Complete Automation Example
Here is the entire script from start to finish. You can copy, paste, and run this in a single file. Change the order_id_to_check to see different results.
import anthropic
# 1. CONFIGURE THE CLIENT
client = anthropic.Anthropic(api_key="YOUR_API_KEY")
# 2. DEFINE YOUR FUNCTION AND TOOL
FAKE_ORDER_DB = {
"ABC-123": {"status": "Shipped", "tracking_number": "TN987654321"},
"DEF-456": {"status": "Processing", "expected_ship_date": "2024-08-15"},
}
def get_order_status(order_id):
print(f"--- LOG: Calling our real database for order {order_id}... ---")
return FAKE_ORDER_DB.get(order_id, {"status": "Not Found"})
order_status_tool = {
"name": "get_order_status",
"description": "Get the status of a customer's order.

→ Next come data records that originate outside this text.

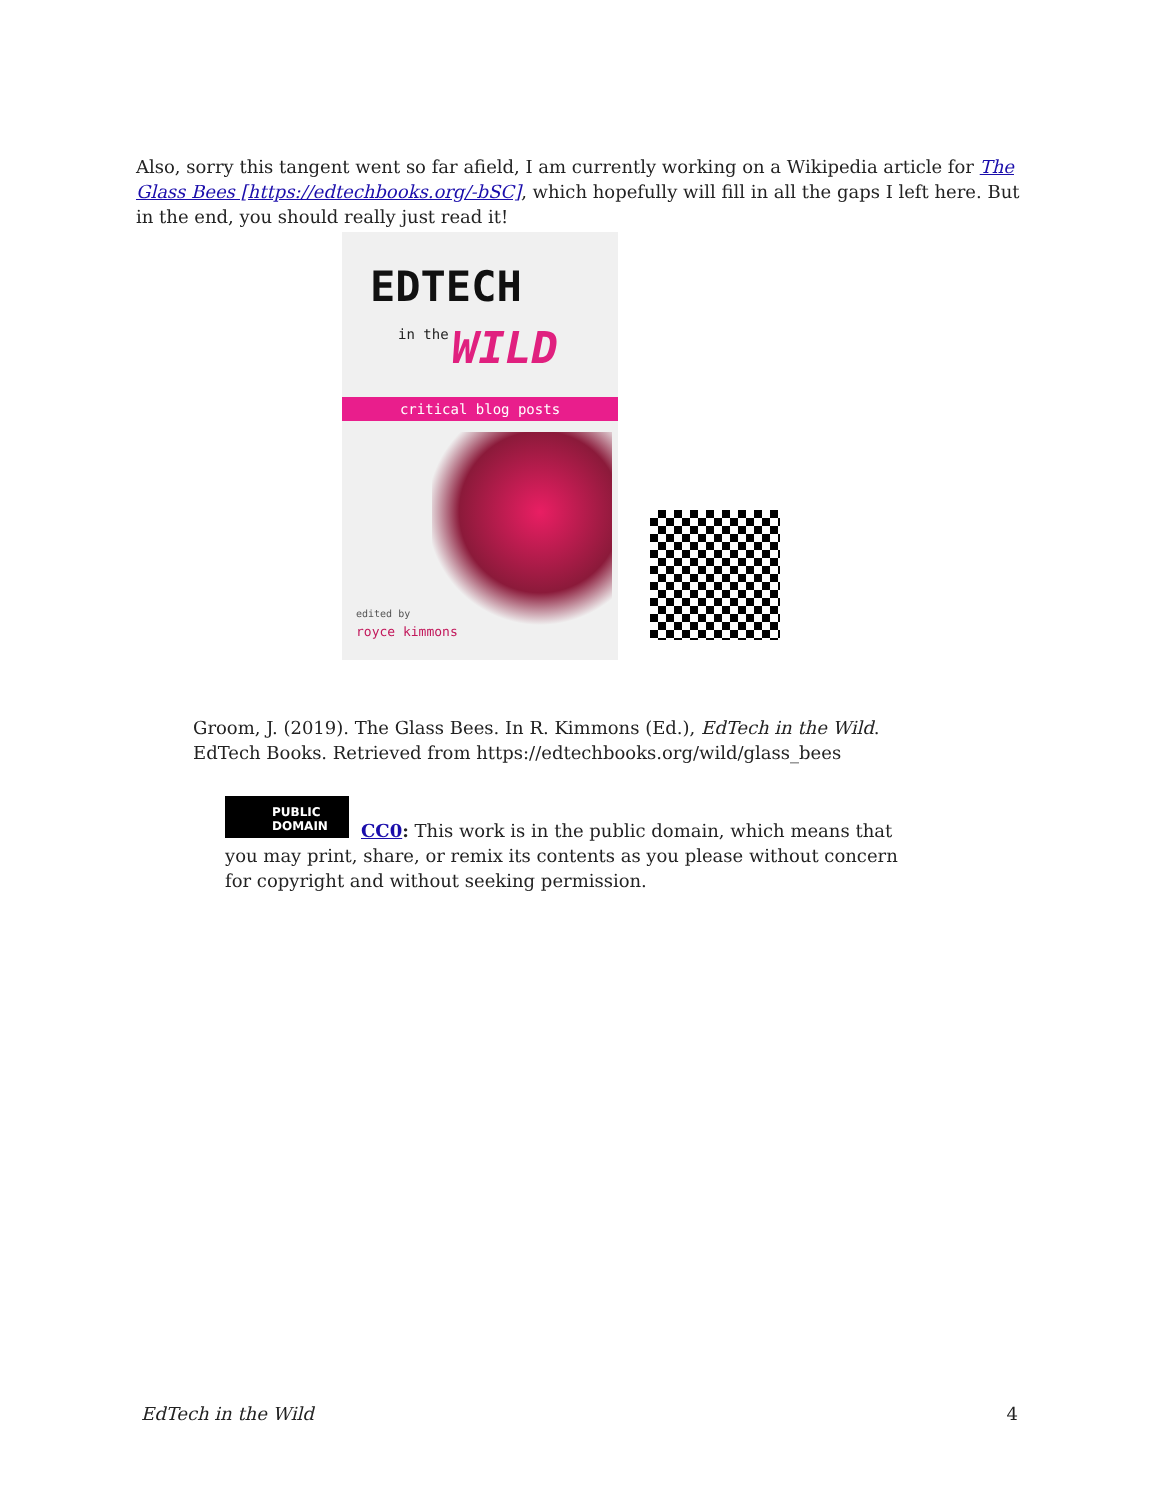Also, sorry this tangent went so far afield, I am currently working on a Wikipedia article for The Glass Bees [https://edtechbooks.org/-bSC], which hopefully will fill in all the gaps I left here. But in the end, you should really just read it!
EDTECH
in the WILD
critical blog posts
edited by
royce kimmons
Groom, J. (2019). The Glass Bees. In R. Kimmons (Ed.), EdTech in the Wild. EdTech Books. Retrieved from https://edtechbooks.org/wild/glass_bees
PUBLIC DOMAIN
CC0: This work is in the public domain, which means that you may print, share, or remix its contents as you please without concern for copyright and without seeking permission.
EdTech in the Wild 4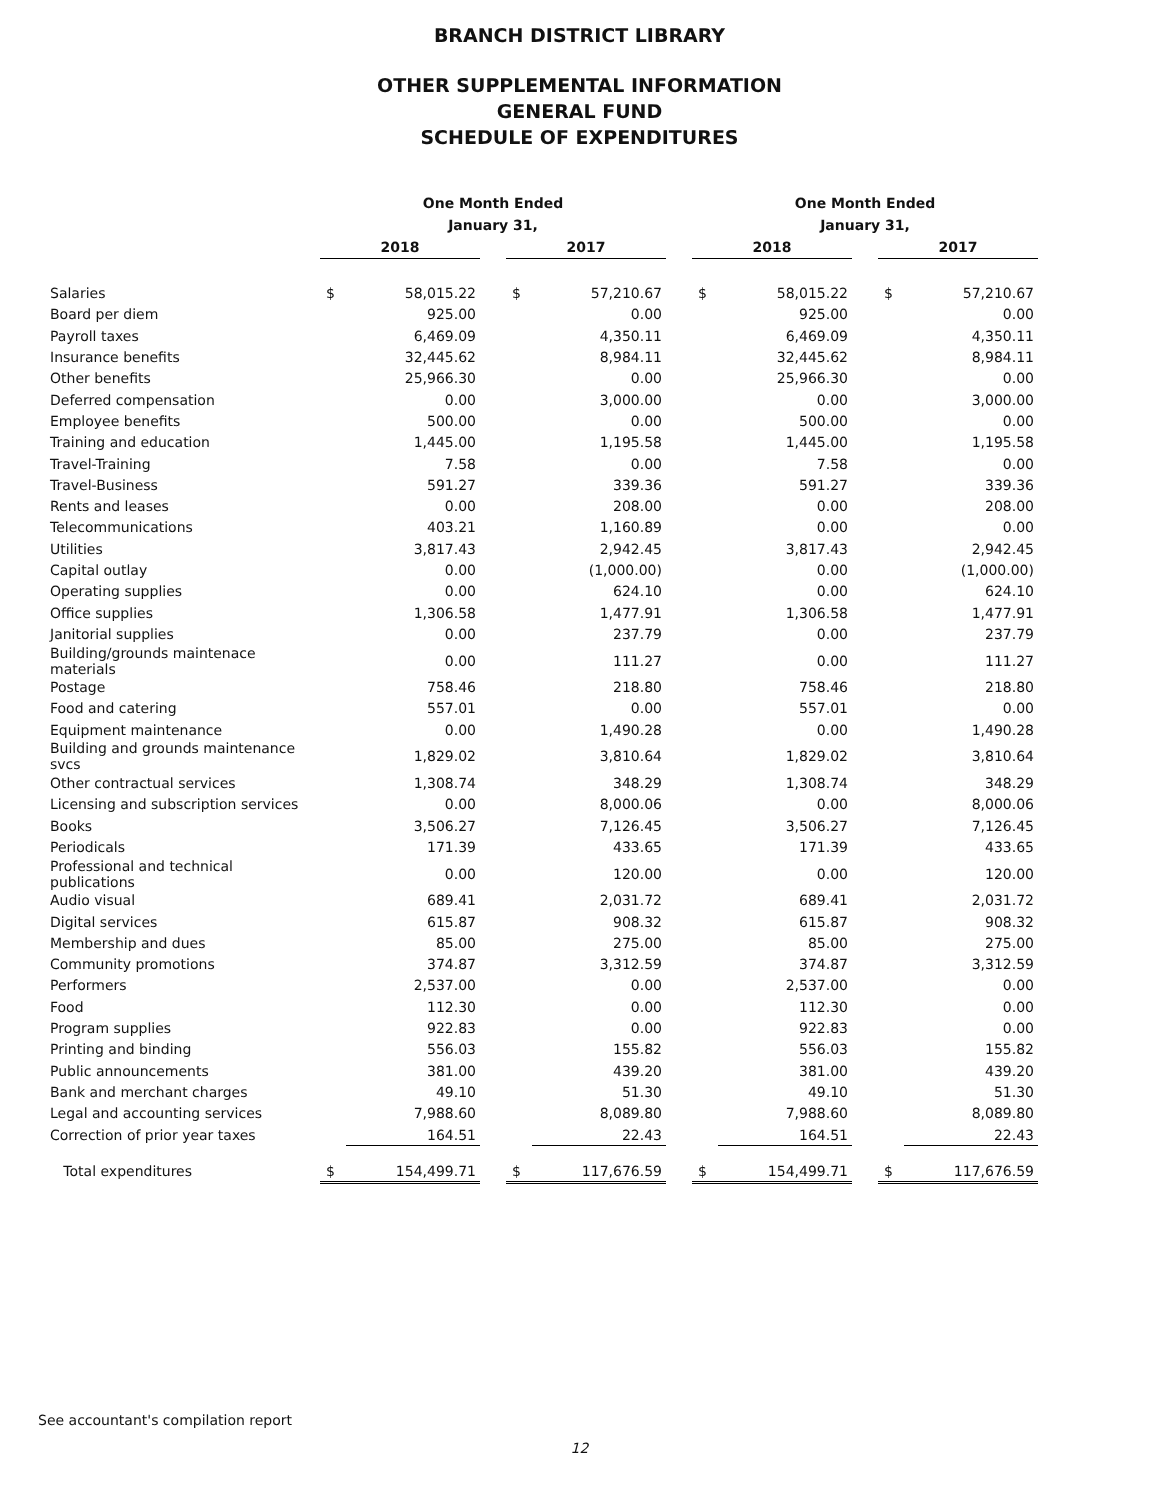BRANCH DISTRICT LIBRARY
OTHER SUPPLEMENTAL INFORMATION
GENERAL FUND
SCHEDULE OF EXPENDITURES
| | One Month Ended January 31, | | | | | | One Month Ended January 31, | | | | |
| --- | --- | --- | --- | --- | --- | --- | --- | --- | --- | --- | --- |
| | 2018 | | | 2017 | | | 2018 | | | 2017 | |
| Salaries | $ | 58,015.22 | | $ | 57,210.67 | | $ | 58,015.22 | | $ | 57,210.67 |
| Board per diem | | 925.00 | | | 0.00 | | | 925.00 | | | 0.00 |
| Payroll taxes | | 6,469.09 | | | 4,350.11 | | | 6,469.09 | | | 4,350.11 |
| Insurance benefits | | 32,445.62 | | | 8,984.11 | | | 32,445.62 | | | 8,984.11 |
| Other benefits | | 25,966.30 | | | 0.00 | | | 25,966.30 | | | 0.00 |
| Deferred compensation | | 0.00 | | | 3,000.00 | | | 0.00 | | | 3,000.00 |
| Employee benefits | | 500.00 | | | 0.00 | | | 500.00 | | | 0.00 |
| Training and education | | 1,445.00 | | | 1,195.58 | | | 1,445.00 | | | 1,195.58 |
| Travel-Training | | 7.58 | | | 0.00 | | | 7.58 | | | 0.00 |
| Travel-Business | | 591.27 | | | 339.36 | | | 591.27 | | | 339.36 |
| Rents and leases | | 0.00 | | | 208.00 | | | 0.00 | | | 208.00 |
| Telecommunications | | 403.21 | | | 1,160.89 | | | 0.00 | | | 0.00 |
| Utilities | | 3,817.43 | | | 2,942.45 | | | 3,817.43 | | | 2,942.45 |
| Capital outlay | | 0.00 | | | (1,000.00) | | | 0.00 | | | (1,000.00) |
| Operating supplies | | 0.00 | | | 624.10 | | | 0.00 | | | 624.10 |
| Office supplies | | 1,306.58 | | | 1,477.91 | | | 1,306.58 | | | 1,477.91 |
| Janitorial supplies | | 0.00 | | | 237.79 | | | 0.00 | | | 237.79 |
| Building/grounds maintenace materials | | 0.00 | | | 111.27 | | | 0.00 | | | 111.27 |
| Postage | | 758.46 | | | 218.80 | | | 758.46 | | | 218.80 |
| Food and catering | | 557.01 | | | 0.00 | | | 557.01 | | | 0.00 |
| Equipment maintenance | | 0.00 | | | 1,490.28 | | | 0.00 | | | 1,490.28 |
| Building and grounds maintenance svcs | | 1,829.02 | | | 3,810.64 | | | 1,829.02 | | | 3,810.64 |
| Other contractual services | | 1,308.74 | | | 348.29 | | | 1,308.74 | | | 348.29 |
| Licensing and subscription services | | 0.00 | | | 8,000.06 | | | 0.00 | | | 8,000.06 |
| Books | | 3,506.27 | | | 7,126.45 | | | 3,506.27 | | | 7,126.45 |
| Periodicals | | 171.39 | | | 433.65 | | | 171.39 | | | 433.65 |
| Professional and technical publications | | 0.00 | | | 120.00 | | | 0.00 | | | 120.00 |
| Audio visual | | 689.41 | | | 2,031.72 | | | 689.41 | | | 2,031.72 |
| Digital services | | 615.87 | | | 908.32 | | | 615.87 | | | 908.32 |
| Membership and dues | | 85.00 | | | 275.00 | | | 85.00 | | | 275.00 |
| Community promotions | | 374.87 | | | 3,312.59 | | | 374.87 | | | 3,312.59 |
| Performers | | 2,537.00 | | | 0.00 | | | 2,537.00 | | | 0.00 |
| Food | | 112.30 | | | 0.00 | | | 112.30 | | | 0.00 |
| Program supplies | | 922.83 | | | 0.00 | | | 922.83 | | | 0.00 |
| Printing and binding | | 556.03 | | | 155.82 | | | 556.03 | | | 155.82 |
| Public announcements | | 381.00 | | | 439.20 | | | 381.00 | | | 439.20 |
| Bank and merchant charges | | 49.10 | | | 51.30 | | | 49.10 | | | 51.30 |
| Legal and accounting services | | 7,988.60 | | | 8,089.80 | | | 7,988.60 | | | 8,089.80 |
| Correction of prior year taxes | | 164.51 | | | 22.43 | | | 164.51 | | | 22.43 |
| Total expenditures | $ | 154,499.71 | | $ | 117,676.59 | | $ | 154,499.71 | | $ | 117,676.59 |
See accountant's compilation report
12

Use this for any questions about order status, tracking, or delivery.",
"input_schema": {
"type": "object",
"properties": {
"order_id": {"type": "string", "description": "The order ID, e.g., ABC-123"}
},
"required": ["order_id"]
}
}
# 3. KICK OFF THE WORKFLOW
user_message = "what is the status of my order DEF-456?"
print(f"User: {user_message}")
# First call to Claude: Let it decide to use the tool
initial_response = client.messages.create(
model="claude-3-5-sonnet-20240620",
max_tokens=1024,
messages=[{"role": "user", "content": user_message}],
tools=[order_status_tool]
)
# 4. HANDLE THE TOOL USE
if initial_response.stop_reason == "tool_use":
tool_call = next(block for block in initial_response.content if block.type == 'tool_use')
tool_name = tool_call.name
tool_input = tool_call.input
tool_use_id = tool_call.id
print(f"Claude wants to run '{tool_name}' with input {tool_input}")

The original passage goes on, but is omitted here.